Text:
Jump to content


Photo
- - - - -

99 Corolla Ve Axle Seal Keep Leaking After Repairs.


  • Please log in to reply
40 replies to this topic

#1 Bad_dude

Bad_dude

    3rd Gear

  • Active Members
  • PipPipPip
  • 352 posts

Posted 12 April 2012 - 06:40 PM

My 99 Corolla has been having this problem since the new year. I have taken the car back 3 times. First, about 8 months before the new year, the same transmission shop replace the driver's axle. It was a re-manufacture one. Then 8 months later, I notice the gear lube leaking out of the seal area. Took the car in for repair and a transmission fluid service. This place is a good and honest place and this is the first time we are having the problem. They replaced the seal 3 times and finally the owner decided to replace the seal again but this time he also replace the axle with a brand new one instead of the re-manufacture one. The leak stopped until today. Each week I checked for leak and it didn't leak again until I saw it this morning. This time, the leak is smaller and the gear oil does not leak on the floor. The owner gave a few scenarios:
1) Bad engine mounts causing the vibration to damage the seal.
2) Bad transmission bearing where the inner axle is meeting the transmission.
3) Bad tire balancing which is not a problem as the car drives smooth at high speed. Also the tires are pretty new, under 10,000 miles on them.

Please give me some ideas what could be wrong with the car or what the mechanic might be doing wrong.
Worse come to worst, could I just check on the fluid every now and just drive it like that? How long before the fluid all leak out? I am worry that the differential will get damaged. How often would I have to check it if I just leave it?

Thanks.

Edited by Bad_dude, 12 April 2012 - 07:08 PM.

#2 fishexpo101

fishexpo101

    I know Karate, Kung Fu, and 47 other dangerous words...

Job item A: In the Corolla axle seal thread, shorten the paragraph starting "My 99 Corolla has been having this problem" into a bulleted list that keeps its main facts.
Job item B: Carry on the Corolla axle seal thread from the point where it stops.
The listing after this point comes from a separate source.

Exercise data:
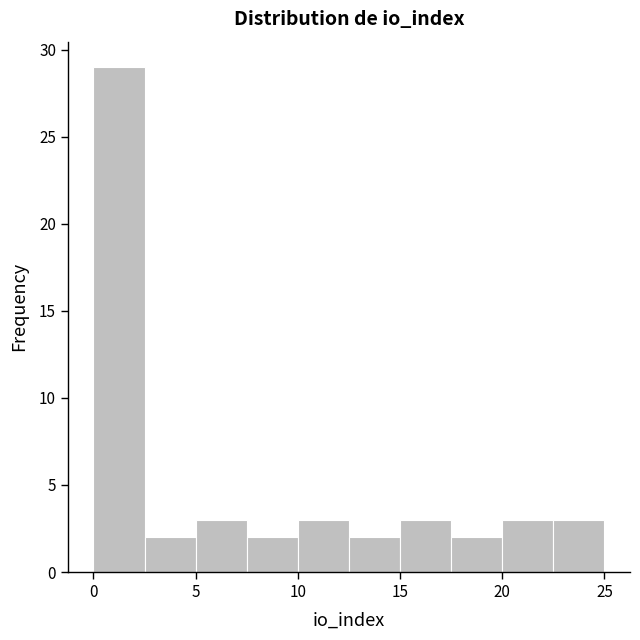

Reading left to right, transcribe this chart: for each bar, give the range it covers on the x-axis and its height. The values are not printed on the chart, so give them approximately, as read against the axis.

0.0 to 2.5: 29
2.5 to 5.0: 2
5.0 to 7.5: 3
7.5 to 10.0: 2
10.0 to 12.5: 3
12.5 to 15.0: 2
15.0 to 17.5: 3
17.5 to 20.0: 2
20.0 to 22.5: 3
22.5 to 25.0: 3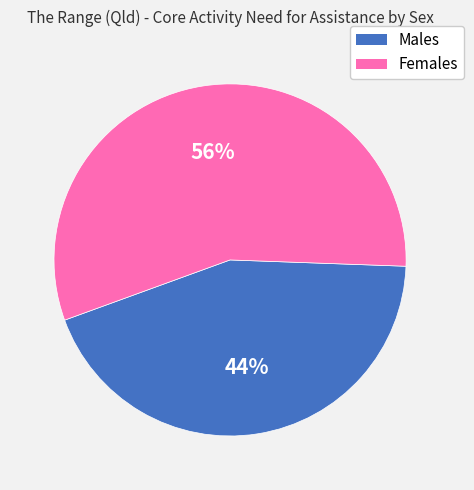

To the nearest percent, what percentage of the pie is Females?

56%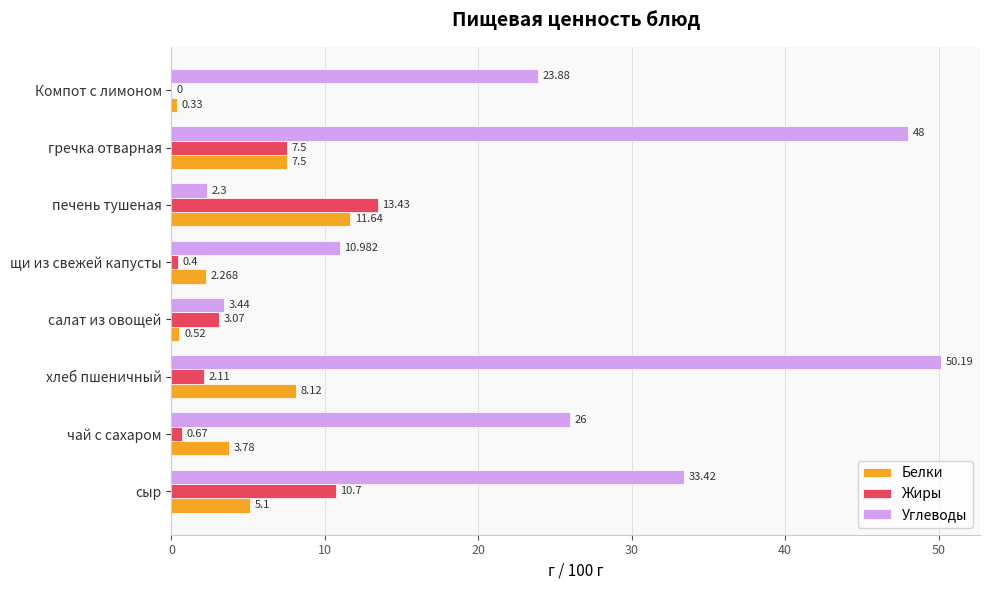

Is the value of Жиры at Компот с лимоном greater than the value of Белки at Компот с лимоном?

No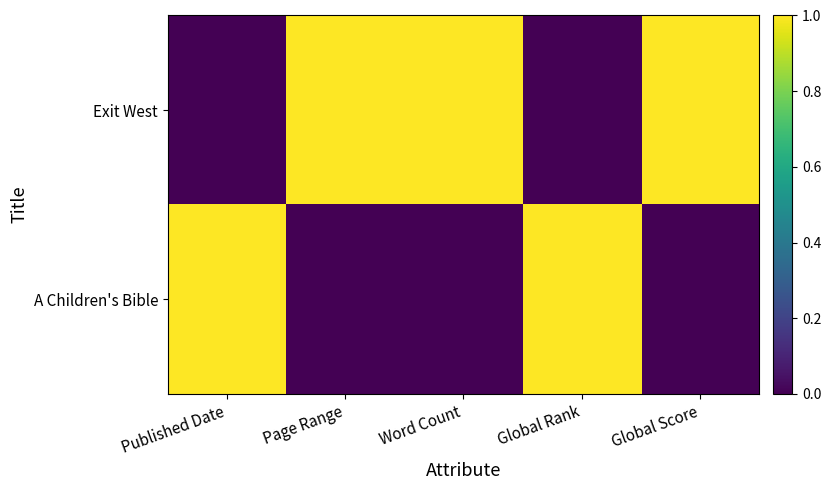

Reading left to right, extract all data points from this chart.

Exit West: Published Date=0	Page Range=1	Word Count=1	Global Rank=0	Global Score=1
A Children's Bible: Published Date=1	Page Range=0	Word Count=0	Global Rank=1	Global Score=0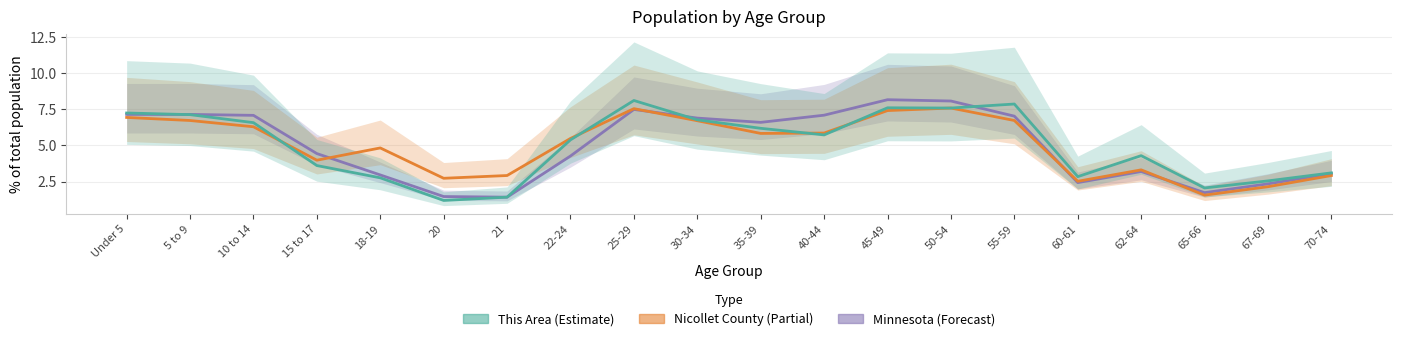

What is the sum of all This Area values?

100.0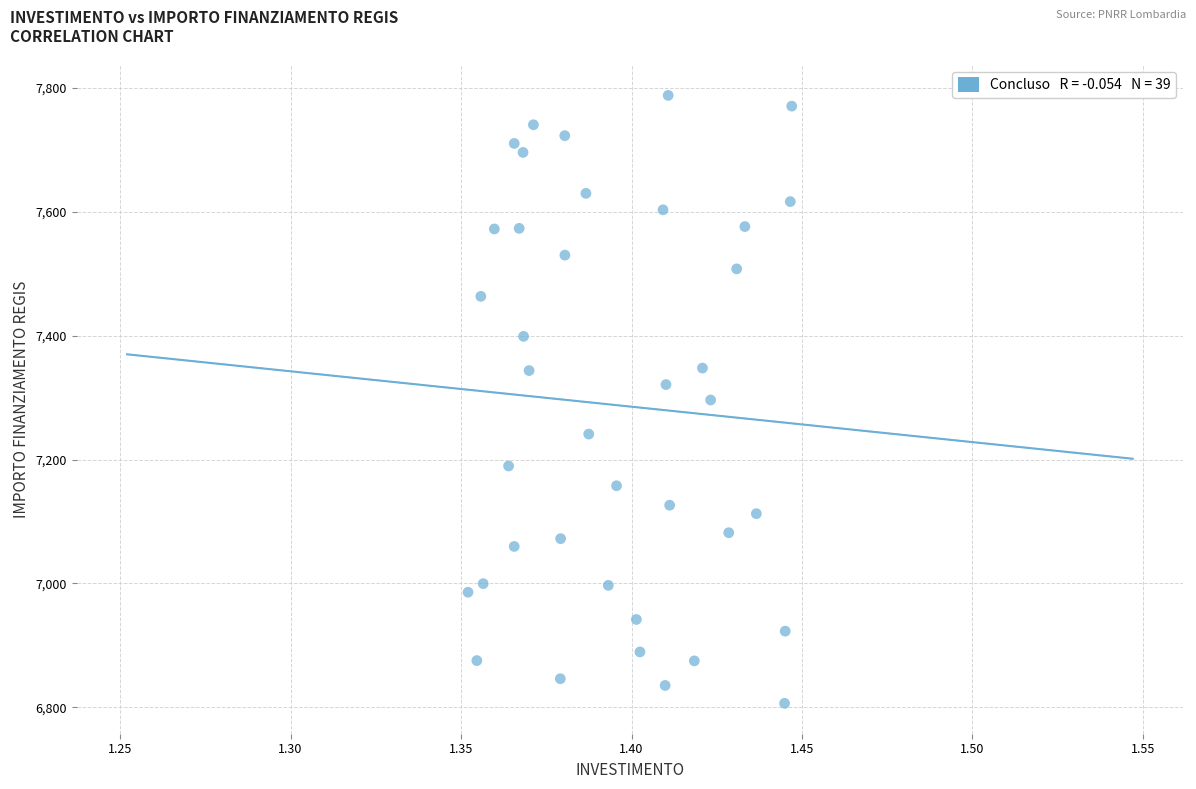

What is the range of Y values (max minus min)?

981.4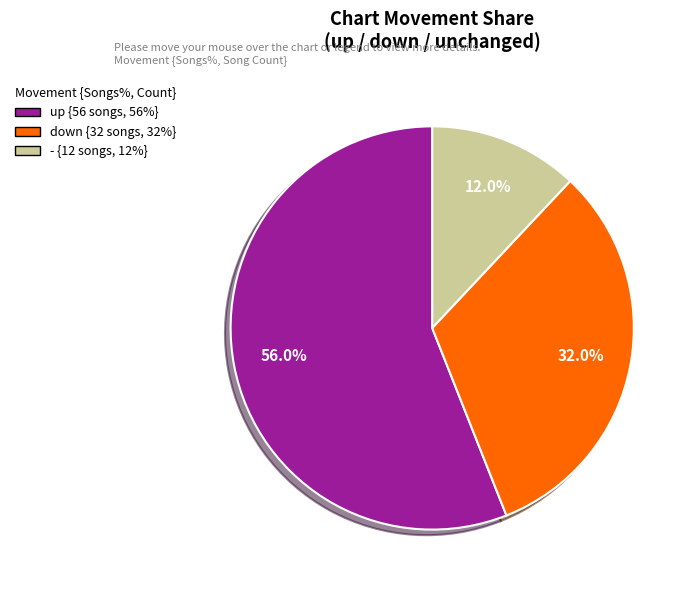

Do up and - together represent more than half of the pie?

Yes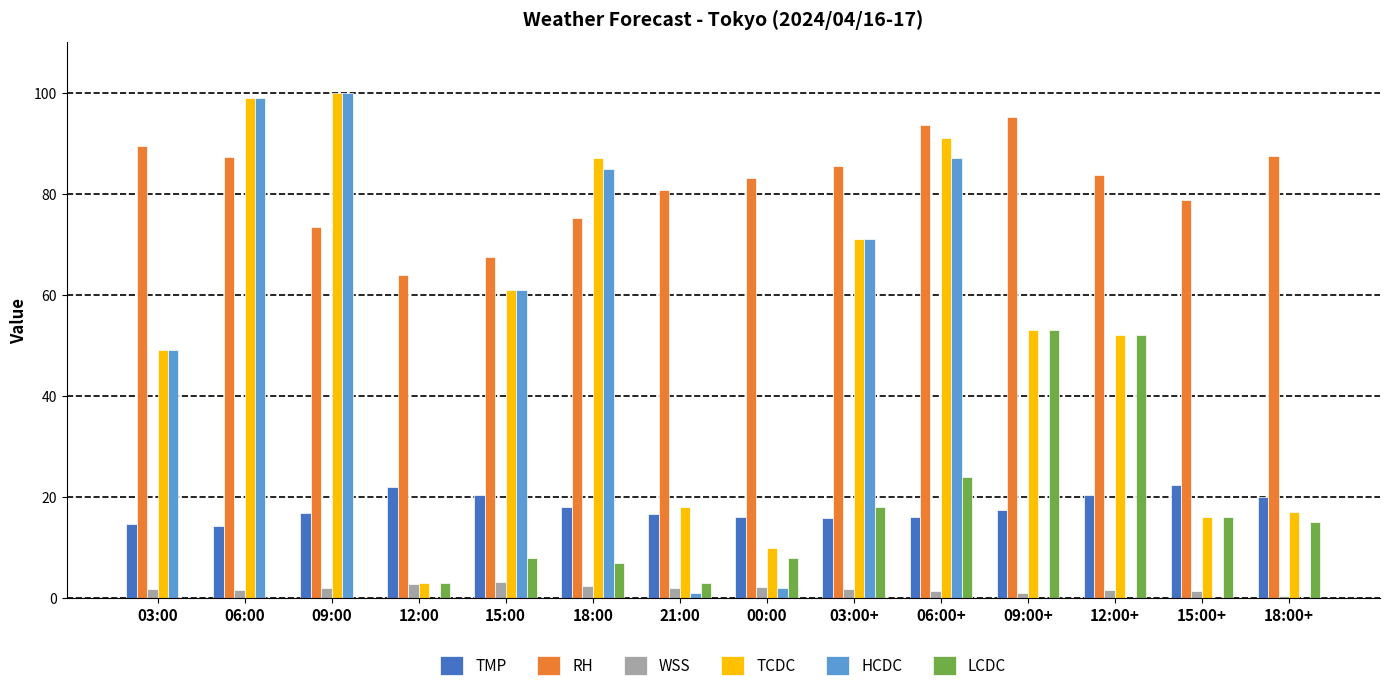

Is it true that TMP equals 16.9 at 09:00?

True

Written reply A:
- The 99 Corolla has had this problem since the new year and has gone back to the shop 3 times.
- About 8 months before the new year, the same transmission shop replaced the driver's axle with a re-manufactured one.
- 8 months later, gear lube was leaking from the seal area, so the car went in for repair and a transmission fluid service.
- The shop is good and honest, and this is the first problem with it.
- The seal was replaced 3 times. Then the owner replaced the seal again and swapped the axle for a brand new one.
- Weekly checks showed no leak until this morning.
- The new leak is smaller, and no gear oil drips on the floor.
- The owner offered a few possible causes.

Written reply B:
  • Global Moderators
  • PipPipPipPipPipPip
  • 9,461 posts

Posted 13 April 2012 - 11:15 AM

Bad engine mount, especially one that moves the powertrain enough to damage axle seals, should be pretty easy to see. Rev the engine in gear and see how much the engine rocks back and forth. A little motion is OK - excessive motion will be obvious.

Since you've had this leak for so long, problem gets fixed temporarily and then comes back - sure points to a bad differential oil seal or possible bad bearing in the transaxle. The differential oil seal is not too bad of a repair - assuming that the shop already investigated that option. The bearing on the other hand is a different matter. Not a really expensive part, but the labor is pretty intensive.

As long as you keep up on the fluid levels - should be OK temporarily. To avoid any issues, check everything before you drive the car. You can "guesstimate" the fluid level from the transaxle dipstick before you start the car - it will look overfull. Just mark it on the dipstick now, when it is full, and check and see how much the level drops. I did this to a older GMC 4x4 truck I had some time ago. Did it until we replaced the vehicle, so it was for a temporary fix. But we got another 100K miles out of it before the truck died.

#3 Bad_dude

Bad_dude

    3rd Gear

  • Active Members
  • PipPipPip
  • 352 posts

Posted 13 April 2012 - 11:57 AM

Bad engine mount, especially one that moves the powertrain enough to damage axle seals, should be pretty easy to see. Rev the engine in gear and see how much the engine rocks back and forth. A little motion is OK - excessive motion will be obvious.

Since you've had this leak for so long, problem gets fixed temporarily and then comes back - sure points to a bad differential oil seal or possible bad bearing in the transaxle. The differential oil seal is not too bad of a repair - assuming that the shop already investigated that option. The bearing on the other hand is a different matter. Not a really expensive part, but the labor is pretty intensive.

As long as you keep up on the fluid levels - should be OK temporarily. To avoid any issues, check everything before you drive the car. You can "guesstimate" the fluid level from the transaxle dipstick before you start the car - it will look overfull. Just mark it on the dipstick now, when it is full, and check and see how much the level drops. I did this to a older GMC 4x4 truck I had some time ago. Did it until we replaced the vehicle, so it was for a temporary fix. But we got another 100K miles out of it before the truck died.


Thanks Fish. I have a few more questions:
1) Is the differential oil seal the same as the axle seal? If yes then the shop has replaced it 4 times already. The first 3 times it held for a week. The 4th time it held for 2 months but he also replace the reman axle with a brand new one. The transaxle bearing, what would have cause it to go bad? Age of the car?
2) The engine mount in question, where is it located? Is it hard to replace?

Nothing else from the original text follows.